Ofcom was originally willing to see the Panel go to Citizens Advice but changed its mind and instead decided to retain the Communications Consumer Panel and the Advisory Committee for the Older and Disabled but to merge them (a process which formally requires a statutory instrument under the Public Bodies Act but the relevant SI has still not been passed).

Meanwhile the work of Consumer Focus outside energy and posts was transferred to Citizens Advice a year ago with much reduced funding from BIS. The remaining parts of Consumer Focus have been rebranded Consumer Futures and transfer to Citizens Advice at the end of this month. The last Board meeting of Consumer Futures takes place today and last night there was a farewell dinner for past and present Board members of Consumer Focus/ Consumer Futures.

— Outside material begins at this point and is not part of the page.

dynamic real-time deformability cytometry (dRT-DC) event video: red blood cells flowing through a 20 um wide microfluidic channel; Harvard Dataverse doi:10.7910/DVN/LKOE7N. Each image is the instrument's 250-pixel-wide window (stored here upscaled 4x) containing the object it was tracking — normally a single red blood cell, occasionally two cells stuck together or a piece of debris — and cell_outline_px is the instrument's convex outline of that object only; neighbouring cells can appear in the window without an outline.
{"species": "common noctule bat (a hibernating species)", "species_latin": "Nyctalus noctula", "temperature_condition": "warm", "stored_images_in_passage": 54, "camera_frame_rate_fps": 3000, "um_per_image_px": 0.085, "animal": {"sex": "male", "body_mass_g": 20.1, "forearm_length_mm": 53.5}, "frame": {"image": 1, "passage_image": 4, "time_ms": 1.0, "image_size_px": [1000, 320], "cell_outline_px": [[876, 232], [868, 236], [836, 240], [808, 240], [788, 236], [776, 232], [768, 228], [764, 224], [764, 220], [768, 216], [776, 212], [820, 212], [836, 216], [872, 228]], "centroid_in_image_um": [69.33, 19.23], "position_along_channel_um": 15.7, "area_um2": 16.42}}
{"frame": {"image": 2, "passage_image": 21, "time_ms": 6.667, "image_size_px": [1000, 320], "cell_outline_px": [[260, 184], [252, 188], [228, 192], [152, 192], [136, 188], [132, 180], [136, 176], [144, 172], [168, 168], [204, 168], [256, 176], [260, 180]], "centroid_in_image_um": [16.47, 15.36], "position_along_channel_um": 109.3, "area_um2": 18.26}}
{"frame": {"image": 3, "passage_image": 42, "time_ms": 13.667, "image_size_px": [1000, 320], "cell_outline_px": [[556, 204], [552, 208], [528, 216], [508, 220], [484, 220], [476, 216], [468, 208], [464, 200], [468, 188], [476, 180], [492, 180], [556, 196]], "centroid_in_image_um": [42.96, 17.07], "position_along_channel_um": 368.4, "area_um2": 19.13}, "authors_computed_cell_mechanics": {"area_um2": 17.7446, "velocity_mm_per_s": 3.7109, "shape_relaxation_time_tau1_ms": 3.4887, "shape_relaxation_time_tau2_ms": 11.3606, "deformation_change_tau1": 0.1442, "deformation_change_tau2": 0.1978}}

So, where does this leave us? In my view, it leaves us with a consumer voice in the regulated sectors which is much less well resourced and much weaker than before this grand project began. It also leaves us with a very uneven representation of consumers in different regulated sectors:  there is a statutory, stand-alone consumer voice on communications within the regulator; there are statutory, stand-alone consumer voices for transport and water outside the regulators; and there are consumer voices for energy and posts in a special unit of a non-statutory organisation.

Finally, I must declare that I am far from a disinterested observer of all this. I was the Member for England on the Communications Consumer Panel for its first eight nd a half years; I was the Greater London Council members on Postwatch for its last three years; I was a member of the Board of Consumer Focus for its first three years; and, for the last two years, i have worked with CCWater colleagues in my current role as Chair of the Customer Challenge Group at South East Water.

I wish all my colleagues well in all the consumer organisations mentioned in this posting. At this time of austerity more than ever, consumers need a strong, properly-resourced voice across the different market sectors, especially where choice of service provider is difficult, limited or non-existent. And, one way or another, consumer bodies have to work more closely together because most of the time consumers do not see their lives through the prism of a particular industry sector and often the most vulnerable face similar issues across sectors.

Footnote: This blog posting was published as a feature in the magazine “Utility Week”.